Issue (i): Whether the interim security directions passed by the arbitral tribunal under Section 17 of the Arbitration and Conciliation Act, 1996 called for interference in an appeal under Section 37 of the Arbitration and Conciliation Act, 1996.
Analysis: The challenge was tested on the limited appellate standard governing interference with discretionary interim relief. The record showed that the tribunal had considered the contractual matrix, the vulnerability of the asset holders, and the need to preserve the subject matter pending arbitration. The court held that, at the Section 37 stage, interference would be warranted only if the tribunal's approach was arbitrary, capricious, perverse, or otherwise implausible.

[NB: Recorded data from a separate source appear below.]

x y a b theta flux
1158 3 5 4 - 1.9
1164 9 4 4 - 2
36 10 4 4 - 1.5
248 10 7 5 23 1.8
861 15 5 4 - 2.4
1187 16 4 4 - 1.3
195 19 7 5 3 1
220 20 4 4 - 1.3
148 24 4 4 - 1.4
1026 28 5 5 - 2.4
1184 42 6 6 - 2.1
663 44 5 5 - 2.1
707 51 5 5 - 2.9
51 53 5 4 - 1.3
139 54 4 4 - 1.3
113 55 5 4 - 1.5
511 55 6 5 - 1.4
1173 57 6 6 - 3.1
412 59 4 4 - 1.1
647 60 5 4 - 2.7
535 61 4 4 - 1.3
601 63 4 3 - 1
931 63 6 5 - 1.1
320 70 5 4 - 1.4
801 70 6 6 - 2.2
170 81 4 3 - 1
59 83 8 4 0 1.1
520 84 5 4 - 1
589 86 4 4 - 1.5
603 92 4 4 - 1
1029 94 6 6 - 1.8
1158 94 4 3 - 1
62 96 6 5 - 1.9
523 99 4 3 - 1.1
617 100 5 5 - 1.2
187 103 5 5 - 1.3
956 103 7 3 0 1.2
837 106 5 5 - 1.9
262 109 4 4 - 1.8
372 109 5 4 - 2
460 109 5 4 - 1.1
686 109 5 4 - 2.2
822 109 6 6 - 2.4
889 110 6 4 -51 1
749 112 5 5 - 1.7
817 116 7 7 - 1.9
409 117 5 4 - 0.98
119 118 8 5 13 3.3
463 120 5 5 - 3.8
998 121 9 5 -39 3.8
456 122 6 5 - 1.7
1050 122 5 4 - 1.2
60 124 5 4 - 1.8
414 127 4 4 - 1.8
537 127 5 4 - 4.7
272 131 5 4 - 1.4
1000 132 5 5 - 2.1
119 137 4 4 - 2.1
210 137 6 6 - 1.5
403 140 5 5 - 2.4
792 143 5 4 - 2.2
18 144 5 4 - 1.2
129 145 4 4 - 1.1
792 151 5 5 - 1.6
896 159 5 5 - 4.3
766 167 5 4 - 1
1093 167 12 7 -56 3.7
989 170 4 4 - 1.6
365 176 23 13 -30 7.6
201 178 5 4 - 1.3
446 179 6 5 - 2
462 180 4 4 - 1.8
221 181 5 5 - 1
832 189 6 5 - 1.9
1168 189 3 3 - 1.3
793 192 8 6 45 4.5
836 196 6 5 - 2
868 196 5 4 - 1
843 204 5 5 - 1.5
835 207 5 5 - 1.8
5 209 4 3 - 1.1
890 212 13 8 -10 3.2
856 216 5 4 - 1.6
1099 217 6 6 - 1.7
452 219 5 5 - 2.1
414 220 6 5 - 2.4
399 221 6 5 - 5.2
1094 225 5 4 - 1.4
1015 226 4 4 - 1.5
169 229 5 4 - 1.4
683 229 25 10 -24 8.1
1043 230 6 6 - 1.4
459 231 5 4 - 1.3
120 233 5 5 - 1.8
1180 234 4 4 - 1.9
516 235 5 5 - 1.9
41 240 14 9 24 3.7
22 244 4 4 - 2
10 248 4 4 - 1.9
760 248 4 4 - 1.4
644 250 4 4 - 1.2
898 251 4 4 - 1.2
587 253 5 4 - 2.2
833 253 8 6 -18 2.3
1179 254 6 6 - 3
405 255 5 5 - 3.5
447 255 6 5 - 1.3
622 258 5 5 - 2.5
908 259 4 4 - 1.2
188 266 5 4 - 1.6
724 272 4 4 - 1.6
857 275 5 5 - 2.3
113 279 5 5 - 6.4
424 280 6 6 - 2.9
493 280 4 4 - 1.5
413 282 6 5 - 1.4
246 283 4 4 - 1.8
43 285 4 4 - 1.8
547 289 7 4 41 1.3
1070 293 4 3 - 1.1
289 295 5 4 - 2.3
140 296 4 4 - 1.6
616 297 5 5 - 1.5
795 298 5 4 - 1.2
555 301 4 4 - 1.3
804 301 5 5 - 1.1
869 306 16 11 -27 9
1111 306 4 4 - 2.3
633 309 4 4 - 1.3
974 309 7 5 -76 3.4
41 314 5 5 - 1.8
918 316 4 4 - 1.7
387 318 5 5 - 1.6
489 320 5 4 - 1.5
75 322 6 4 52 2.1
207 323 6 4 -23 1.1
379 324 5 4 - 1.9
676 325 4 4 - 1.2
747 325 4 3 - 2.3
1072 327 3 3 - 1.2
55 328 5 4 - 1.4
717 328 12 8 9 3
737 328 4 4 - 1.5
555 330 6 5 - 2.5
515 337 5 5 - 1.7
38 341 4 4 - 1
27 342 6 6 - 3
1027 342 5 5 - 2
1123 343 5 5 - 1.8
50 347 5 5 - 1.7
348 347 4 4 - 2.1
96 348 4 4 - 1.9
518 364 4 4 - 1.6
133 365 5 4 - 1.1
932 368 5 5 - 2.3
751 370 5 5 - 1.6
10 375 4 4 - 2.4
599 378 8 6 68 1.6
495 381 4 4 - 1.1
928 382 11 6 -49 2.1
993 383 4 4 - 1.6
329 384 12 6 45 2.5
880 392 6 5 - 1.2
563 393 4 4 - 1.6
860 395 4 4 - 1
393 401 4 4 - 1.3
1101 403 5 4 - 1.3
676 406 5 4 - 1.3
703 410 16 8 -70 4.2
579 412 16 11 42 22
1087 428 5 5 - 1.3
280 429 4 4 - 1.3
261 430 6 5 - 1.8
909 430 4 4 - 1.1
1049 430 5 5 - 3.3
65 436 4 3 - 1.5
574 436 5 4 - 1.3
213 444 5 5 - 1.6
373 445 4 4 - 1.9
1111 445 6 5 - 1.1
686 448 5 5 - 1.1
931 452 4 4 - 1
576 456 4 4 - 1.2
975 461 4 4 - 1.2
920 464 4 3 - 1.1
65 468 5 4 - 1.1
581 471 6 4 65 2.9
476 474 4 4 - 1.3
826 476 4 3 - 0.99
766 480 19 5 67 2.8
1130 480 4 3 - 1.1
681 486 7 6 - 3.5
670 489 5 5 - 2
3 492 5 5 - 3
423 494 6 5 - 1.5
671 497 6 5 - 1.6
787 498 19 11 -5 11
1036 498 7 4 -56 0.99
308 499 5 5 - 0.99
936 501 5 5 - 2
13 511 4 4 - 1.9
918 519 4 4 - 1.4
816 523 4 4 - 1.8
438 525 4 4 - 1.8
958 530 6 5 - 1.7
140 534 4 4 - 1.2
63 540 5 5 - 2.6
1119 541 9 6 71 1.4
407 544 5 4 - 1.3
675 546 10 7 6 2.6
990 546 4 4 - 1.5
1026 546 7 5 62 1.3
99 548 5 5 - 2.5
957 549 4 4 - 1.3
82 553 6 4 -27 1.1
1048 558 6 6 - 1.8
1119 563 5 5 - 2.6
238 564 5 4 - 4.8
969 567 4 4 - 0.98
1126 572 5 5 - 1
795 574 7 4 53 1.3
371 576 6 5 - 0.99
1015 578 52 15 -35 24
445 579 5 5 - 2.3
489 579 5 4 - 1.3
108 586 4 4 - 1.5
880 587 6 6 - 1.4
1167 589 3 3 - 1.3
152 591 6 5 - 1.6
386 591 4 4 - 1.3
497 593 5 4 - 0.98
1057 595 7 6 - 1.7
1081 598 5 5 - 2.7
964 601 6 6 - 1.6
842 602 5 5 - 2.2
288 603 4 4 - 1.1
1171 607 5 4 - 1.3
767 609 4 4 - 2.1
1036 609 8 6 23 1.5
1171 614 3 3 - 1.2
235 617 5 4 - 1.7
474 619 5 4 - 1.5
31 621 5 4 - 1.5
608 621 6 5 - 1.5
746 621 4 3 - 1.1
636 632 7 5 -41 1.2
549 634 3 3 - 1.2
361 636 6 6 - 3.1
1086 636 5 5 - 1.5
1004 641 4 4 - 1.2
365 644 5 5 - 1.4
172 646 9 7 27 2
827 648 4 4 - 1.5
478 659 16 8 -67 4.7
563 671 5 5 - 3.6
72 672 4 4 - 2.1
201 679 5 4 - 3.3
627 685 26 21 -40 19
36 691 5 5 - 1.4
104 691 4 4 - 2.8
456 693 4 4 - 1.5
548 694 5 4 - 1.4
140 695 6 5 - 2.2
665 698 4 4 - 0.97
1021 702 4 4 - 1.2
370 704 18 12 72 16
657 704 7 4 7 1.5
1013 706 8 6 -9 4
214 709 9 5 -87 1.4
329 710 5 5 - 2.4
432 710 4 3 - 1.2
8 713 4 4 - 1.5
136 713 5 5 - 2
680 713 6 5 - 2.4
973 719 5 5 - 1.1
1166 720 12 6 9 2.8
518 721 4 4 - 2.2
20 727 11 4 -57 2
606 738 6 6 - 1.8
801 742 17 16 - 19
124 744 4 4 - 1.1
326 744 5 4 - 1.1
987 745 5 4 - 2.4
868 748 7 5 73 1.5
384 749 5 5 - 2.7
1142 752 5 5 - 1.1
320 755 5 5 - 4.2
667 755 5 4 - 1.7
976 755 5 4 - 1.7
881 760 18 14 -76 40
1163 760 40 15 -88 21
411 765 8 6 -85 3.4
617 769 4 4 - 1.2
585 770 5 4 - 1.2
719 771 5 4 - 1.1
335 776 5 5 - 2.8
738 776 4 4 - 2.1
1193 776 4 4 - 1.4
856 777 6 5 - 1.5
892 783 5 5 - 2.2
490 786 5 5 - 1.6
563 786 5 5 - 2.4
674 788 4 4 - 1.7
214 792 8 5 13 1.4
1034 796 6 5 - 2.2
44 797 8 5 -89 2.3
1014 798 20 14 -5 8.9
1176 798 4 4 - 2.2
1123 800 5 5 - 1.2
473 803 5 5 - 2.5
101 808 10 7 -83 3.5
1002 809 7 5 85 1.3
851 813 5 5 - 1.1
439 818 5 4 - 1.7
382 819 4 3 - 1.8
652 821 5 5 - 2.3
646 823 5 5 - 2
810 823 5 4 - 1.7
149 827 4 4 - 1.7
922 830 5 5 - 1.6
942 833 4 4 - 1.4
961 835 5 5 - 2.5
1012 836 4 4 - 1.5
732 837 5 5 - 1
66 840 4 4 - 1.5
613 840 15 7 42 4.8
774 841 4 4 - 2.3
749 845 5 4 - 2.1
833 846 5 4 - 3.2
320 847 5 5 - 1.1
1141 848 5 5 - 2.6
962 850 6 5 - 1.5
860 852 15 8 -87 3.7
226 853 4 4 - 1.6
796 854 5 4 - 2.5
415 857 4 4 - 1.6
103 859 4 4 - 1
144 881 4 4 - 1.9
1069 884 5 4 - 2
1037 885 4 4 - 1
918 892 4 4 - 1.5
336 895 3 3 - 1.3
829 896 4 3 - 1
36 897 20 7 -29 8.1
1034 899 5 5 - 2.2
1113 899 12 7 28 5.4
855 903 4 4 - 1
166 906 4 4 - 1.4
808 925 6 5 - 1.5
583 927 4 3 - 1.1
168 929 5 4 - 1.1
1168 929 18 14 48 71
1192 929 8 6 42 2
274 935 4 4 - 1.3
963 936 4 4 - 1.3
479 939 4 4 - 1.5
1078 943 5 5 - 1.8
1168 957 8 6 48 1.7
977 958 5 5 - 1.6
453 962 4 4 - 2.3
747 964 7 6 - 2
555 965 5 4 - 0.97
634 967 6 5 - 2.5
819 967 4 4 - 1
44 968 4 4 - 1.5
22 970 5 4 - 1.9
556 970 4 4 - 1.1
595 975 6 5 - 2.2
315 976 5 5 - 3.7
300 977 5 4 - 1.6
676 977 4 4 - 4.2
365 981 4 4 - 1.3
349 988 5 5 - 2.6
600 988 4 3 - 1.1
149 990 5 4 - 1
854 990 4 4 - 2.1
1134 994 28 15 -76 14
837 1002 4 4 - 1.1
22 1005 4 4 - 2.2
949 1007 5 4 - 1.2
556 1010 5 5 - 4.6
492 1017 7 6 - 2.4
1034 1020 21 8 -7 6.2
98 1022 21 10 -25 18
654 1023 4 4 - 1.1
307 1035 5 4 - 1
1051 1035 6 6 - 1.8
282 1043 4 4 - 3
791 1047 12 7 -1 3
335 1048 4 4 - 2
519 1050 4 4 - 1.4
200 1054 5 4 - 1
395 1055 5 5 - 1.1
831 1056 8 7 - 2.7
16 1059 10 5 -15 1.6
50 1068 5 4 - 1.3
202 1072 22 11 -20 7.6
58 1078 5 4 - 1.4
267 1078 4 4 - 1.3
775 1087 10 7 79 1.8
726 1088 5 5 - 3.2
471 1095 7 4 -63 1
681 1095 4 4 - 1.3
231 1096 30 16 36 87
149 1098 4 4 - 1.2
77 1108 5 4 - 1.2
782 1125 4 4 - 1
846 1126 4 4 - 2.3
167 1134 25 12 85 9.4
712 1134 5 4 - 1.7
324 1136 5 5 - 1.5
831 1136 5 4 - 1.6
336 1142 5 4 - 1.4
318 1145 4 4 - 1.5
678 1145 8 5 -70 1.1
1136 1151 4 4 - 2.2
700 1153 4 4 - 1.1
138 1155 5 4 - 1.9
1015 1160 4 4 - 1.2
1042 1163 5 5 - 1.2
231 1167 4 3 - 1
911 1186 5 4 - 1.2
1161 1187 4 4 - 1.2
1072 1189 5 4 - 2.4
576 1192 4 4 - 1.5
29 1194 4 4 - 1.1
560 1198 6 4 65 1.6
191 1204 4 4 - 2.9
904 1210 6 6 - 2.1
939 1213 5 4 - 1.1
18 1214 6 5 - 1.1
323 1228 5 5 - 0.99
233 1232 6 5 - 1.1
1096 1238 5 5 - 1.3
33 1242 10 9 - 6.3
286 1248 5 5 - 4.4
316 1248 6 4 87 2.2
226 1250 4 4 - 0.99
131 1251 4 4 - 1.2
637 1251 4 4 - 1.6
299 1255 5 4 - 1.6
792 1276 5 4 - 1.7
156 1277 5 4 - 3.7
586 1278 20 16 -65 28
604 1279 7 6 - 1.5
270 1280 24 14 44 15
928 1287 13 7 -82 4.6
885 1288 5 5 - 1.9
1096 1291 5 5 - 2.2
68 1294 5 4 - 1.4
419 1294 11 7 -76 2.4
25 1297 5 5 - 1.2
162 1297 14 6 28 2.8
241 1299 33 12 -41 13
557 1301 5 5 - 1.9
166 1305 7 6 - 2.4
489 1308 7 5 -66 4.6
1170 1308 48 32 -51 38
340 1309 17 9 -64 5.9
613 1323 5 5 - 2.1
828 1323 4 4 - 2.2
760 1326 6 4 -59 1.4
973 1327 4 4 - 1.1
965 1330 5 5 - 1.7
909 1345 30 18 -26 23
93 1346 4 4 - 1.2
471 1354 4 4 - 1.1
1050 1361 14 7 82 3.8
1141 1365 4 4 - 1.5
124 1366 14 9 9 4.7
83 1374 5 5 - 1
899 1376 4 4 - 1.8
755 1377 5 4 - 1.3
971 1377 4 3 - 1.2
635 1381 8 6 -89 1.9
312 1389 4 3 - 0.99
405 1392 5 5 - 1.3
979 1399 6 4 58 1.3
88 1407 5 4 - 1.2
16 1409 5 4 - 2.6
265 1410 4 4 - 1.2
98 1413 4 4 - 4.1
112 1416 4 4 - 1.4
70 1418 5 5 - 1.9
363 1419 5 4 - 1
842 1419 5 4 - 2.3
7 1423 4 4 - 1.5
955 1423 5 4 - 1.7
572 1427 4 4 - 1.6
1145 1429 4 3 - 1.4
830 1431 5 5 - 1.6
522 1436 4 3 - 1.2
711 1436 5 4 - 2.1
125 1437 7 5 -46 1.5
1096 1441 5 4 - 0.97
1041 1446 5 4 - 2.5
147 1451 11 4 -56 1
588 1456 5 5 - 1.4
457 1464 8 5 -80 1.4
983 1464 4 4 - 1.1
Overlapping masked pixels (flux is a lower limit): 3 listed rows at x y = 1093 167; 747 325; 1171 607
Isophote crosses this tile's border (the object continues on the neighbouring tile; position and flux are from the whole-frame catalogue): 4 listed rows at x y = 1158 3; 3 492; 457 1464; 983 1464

Conclusion: No ground for interference with the interim directions was made out.
Issue (ii): Whether the tribunal's prima facie treatment of the contractual framework, including the Broker Agreement, the force majeure clause, and the proposed socialisation of losses, was perverse or implausible.
Analysis: The tribunal's view that the Broker Agreement made Zanmai the operative counterparty for brokers, that cyber-attack could excuse performance but did not justify eroding users' assets, and that a loss-socialisation scheme rooted in a Singapore arrangement could not override the parties' Indian contractual relationship was held to be a reasonable prima facie assessment. The tribunal also applied a calibrated haircut to the compromised token exposure rather than granting blanket protection, which reinforced the view that its interim order was measured and preservative rather than punitive. Applying the settled principle that an appellate court does not substitute its own discretion where the first instance view is reasonably possible, the court found no perversity.
Conclusion: The tribunal's reasoning was neither perverse nor implausible, and the interim security directions were sustained.
Final Conclusion: The appellate challenge to the interim measures failed, and the arbitral tribunal's protective arrangement remained undisturbed.
Ratio Decidendi: In an appeal under Section 37 of the Arbitration and Conciliation Act, 1996, interference with an arbitral tribunal's interim measure is justified only where the tribunal's exercise of discretion is arbitrary, capricious, perverse, or implausible, and a reasonably possible prima facie view preserving the subject matter of arbitration will not be disturbed.